BeritaLokal, Jakarta – Nilai tukar rupiah terhadap dolar AS kembali menguat pada Jumat (12/6/2026), mencapai level 17.865 per dollar, naik 0,84% dibanding penutupan sebelumnya di 18.010. Kenaikan ini dinilai didukung oleh respons positif pasar terhadap kebijakan Bank Indonesia (BI) yang diterapkan.
Deputi Gubernur Senior BI, Destry Damayanti, mengatakan langkah-langkah kunci seperti peningkatan suku bunga acuan menjadi 5,50%, penguatan struktur suku bunga Sekuritas Rupiah Bank Indonesia (SRBI), serta insentif hedging swap bagi investor asing telah mendorong kepercayaan investor. “Langkah-langkah tersebut didukung sinergi erat antara BI dan pemerintah,” kata Destry dalam keterangan resmi.
Kebijakan yang diumumkan mencakup pembukaan akses repo untuk mendukung likuiditas perbankan, peningkatan intensitas operasi moneter rupiah dan valuta asing, serta pengurangan ketergantungan pada dolar AS melalui kerja sama bilateral dengan People’s Bank of China (PBOC) dan Hong Kong Monetary Authority (HKMA).

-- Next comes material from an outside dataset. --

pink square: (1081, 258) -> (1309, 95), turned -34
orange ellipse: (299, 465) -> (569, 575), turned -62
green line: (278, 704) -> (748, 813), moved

Destry menjelaskan aliran masuk modal asing meningkat terutama melalui transaksi SRBI nonresiden dan SBN, yang masing-masing mencapai Rp 15,11 triliun dan Rp 3,91 triliun pada 10 dan 11 Juni.
Selain itu, penjualan obligasi internasional Danantara sebesar Rp 26,9 triliun juga menjadi indikator kepercayaan investor terhadap aset domestik. Destry menegaskan BI akan tetap berkomitmen pada instrumen kebijakan terukur dan koordinasi dengan pemerintah serta pemangku kepentingan lainnya untuk menjaga stabilitas nilai tukar rupiah.

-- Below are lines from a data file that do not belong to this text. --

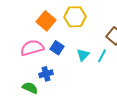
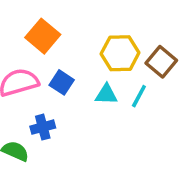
yellow hexagon: (75, 17) -> (120, 53), moved
cyan triangle: (83, 55) -> (106, 94), turned 48

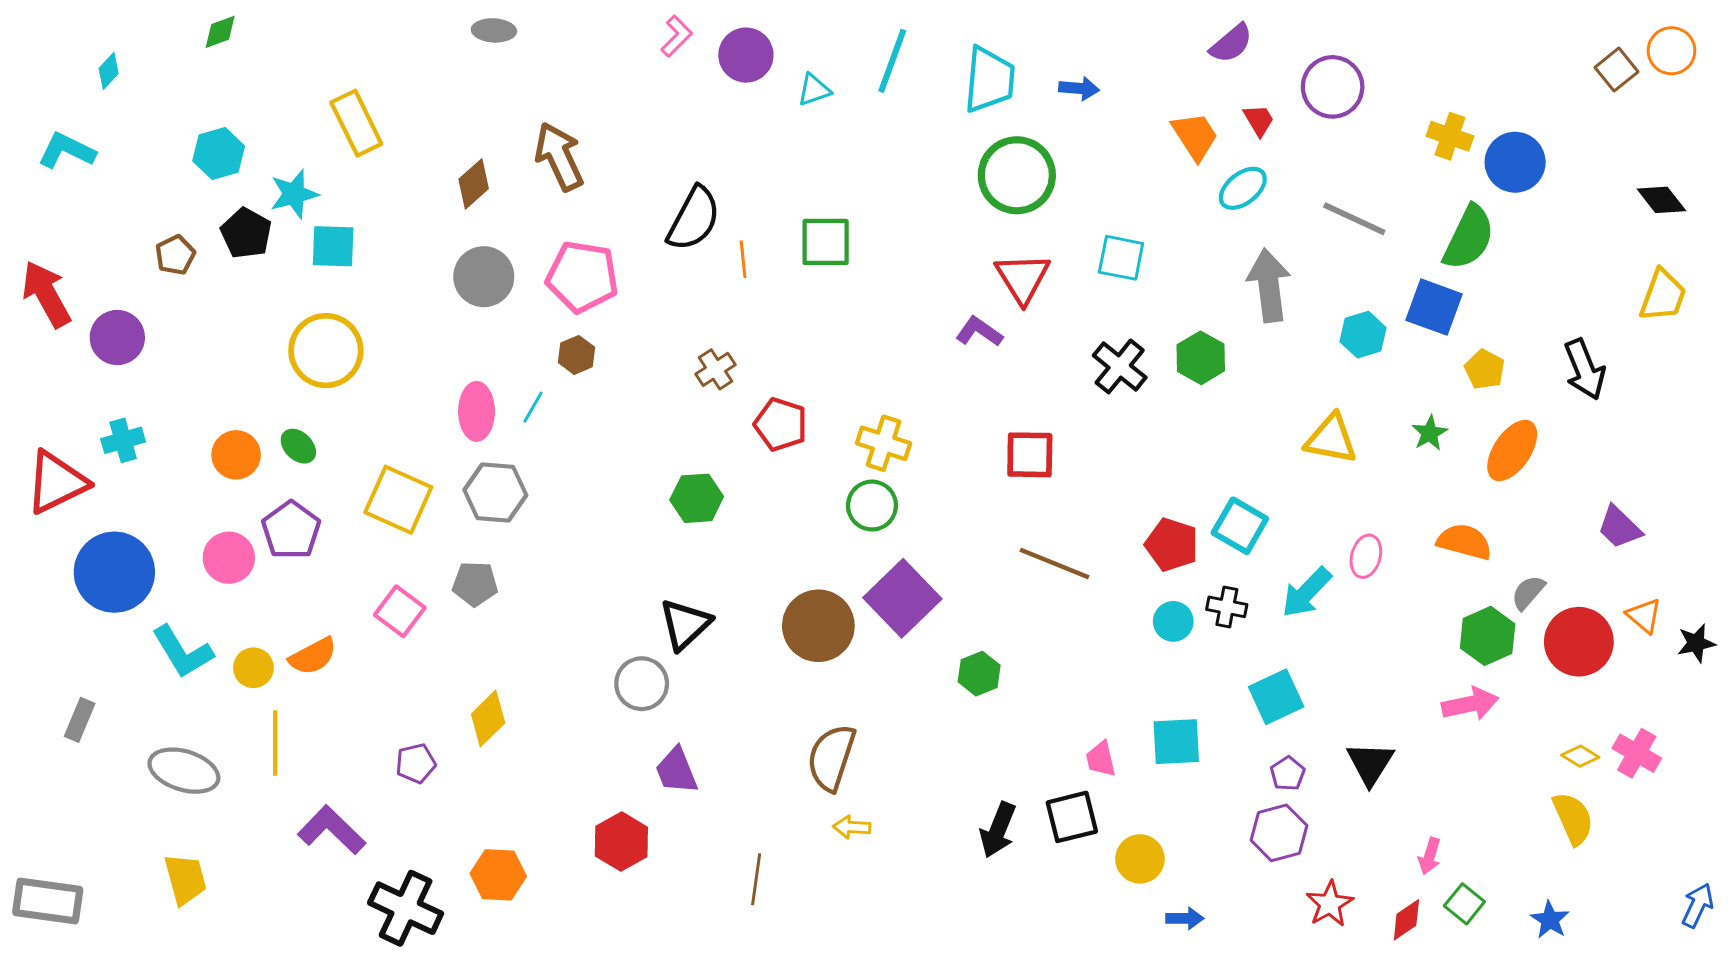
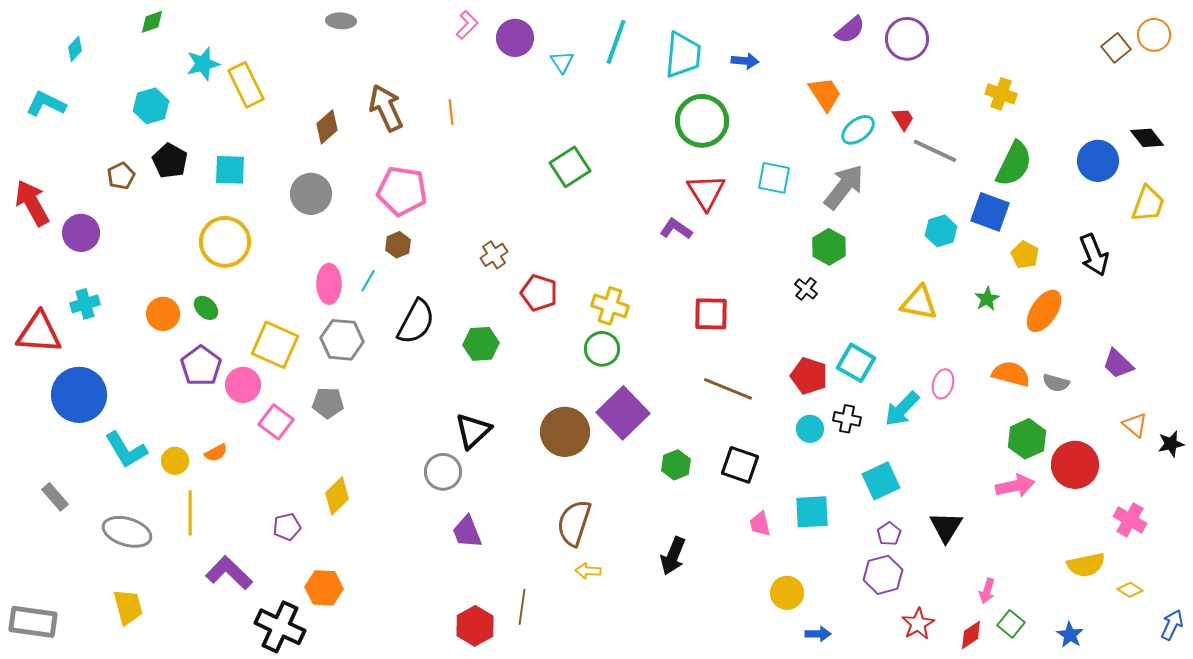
purple circle: (1333, 87) -> (907, 39), moved
cyan triangle: (814, 90) -> (562, 62), turned -45
red trapezoid: (1259, 120) -> (903, 119), moved
blue circle: (1515, 162) -> (1098, 161), moved
cyan star: (294, 194) -> (203, 64), moved
black semicircle: (694, 219) -> (416, 322), moved
green square: (826, 242) -> (570, 167), turned -33
orange line: (743, 259) -> (451, 112), moved
gray circle: (484, 277) -> (311, 194), moved
gray arrow: (1269, 285) -> (844, 187), moved, turned 45
black cross: (1120, 366) -> (806, 289), moved, size x0.6
red triangle: (56, 482) -> (39, 333), turned 30
pink circle: (229, 558) -> (243, 385), moved
gray semicircle: (1528, 592) -> (1056, 383), moved, turned -116
red circle: (1579, 642) -> (1075, 465), moved
orange semicircle: (313, 656) -> (216, 453), size x0.7
gray rectangle: (80, 720) -> (55, 497), turned -64
yellow diamond: (1580, 756) -> (1130, 590), moved
black square: (1072, 817) -> (740, 465), moved, turned 33
yellow semicircle: (1573, 818) -> (1086, 565), turned 102
black arrow: (998, 830) -> (673, 556), moved
red hexagon: (621, 842) -> (475, 626), moved
orange hexagon: (498, 875) -> (324, 588), moved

Kerja sama bilateral antara BI, PBOC, dan HKMA ditetapkan dalam Pertemuan Tingkat Tinggi di Shanghai pada Kamis (11/6/2026). Tiga kesepakatan utama mencakup memperkuat ketahanan keuangan regional, penguatan Bilateral Currency Swap Agreement (BCSA), dan penggunaan mata uang lokal dalam transaksi bilateral. Langkah-langkah ini diharapkan mengurangi ketergantungan pada dolar AS dan mendukung stabilitas nilai tukar rupiah.

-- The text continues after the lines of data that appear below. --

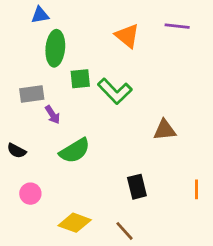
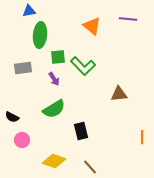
purple arrow: (53, 115) -> (54, 79), moved
black semicircle: (17, 151) -> (12, 117), moved
black rectangle: (137, 187) -> (81, 131), moved

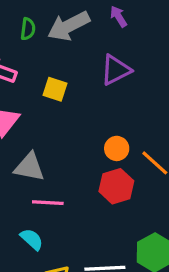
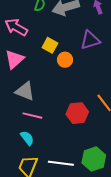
orange circle: (117, 148) -> (65, 60), moved
cyan semicircle: (32, 239) -> (27, 138), moved

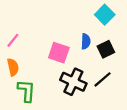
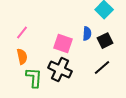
black cross: (73, 82) -> (60, 70), moved

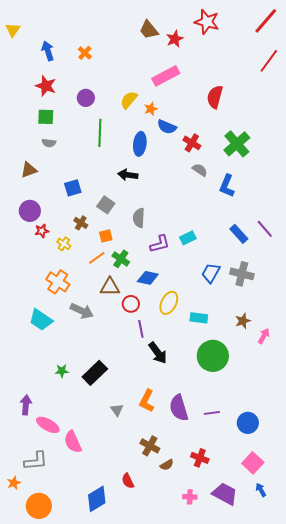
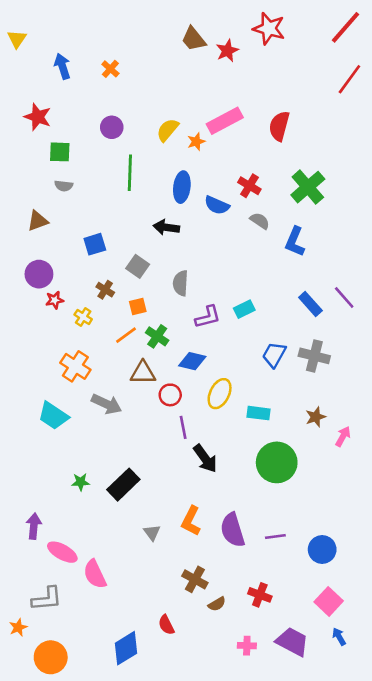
pink rectangle: (166, 76) -> (225, 121), moved
red star: (46, 86) -> (38, 117), moved
blue semicircle: (167, 127) -> (217, 205), moved

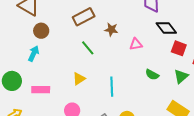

Dengan berbagai perkembangan tersebut, Destry menyimpulkan bahwa rupiah akan terus menguat menuju level fundamentalnya. “Kebijakan yang diambil oleh BI diharapkan mampu memperkuat ketahanan eksternal perekonomian Indonesia,” katanya.
Daftar Kunci:, Rupiah naik 0,84% ke 17.865 per dolar AS., Kebijakan BI mencakup kenaikan suku bunga acuan, penguatan SRBI, dan insentif hedging swap., Aliran modal asing meningkat melalui transaksi SRBI nonresiden dan SBN., Kerja sama bilateral antara BI, PBOC, dan HKMA ditetapkan di Shanghai., Tujuan utama: mengurangi ketergantungan pada dolar AS dan memperkuat stabilitas nilai tukar rupiah.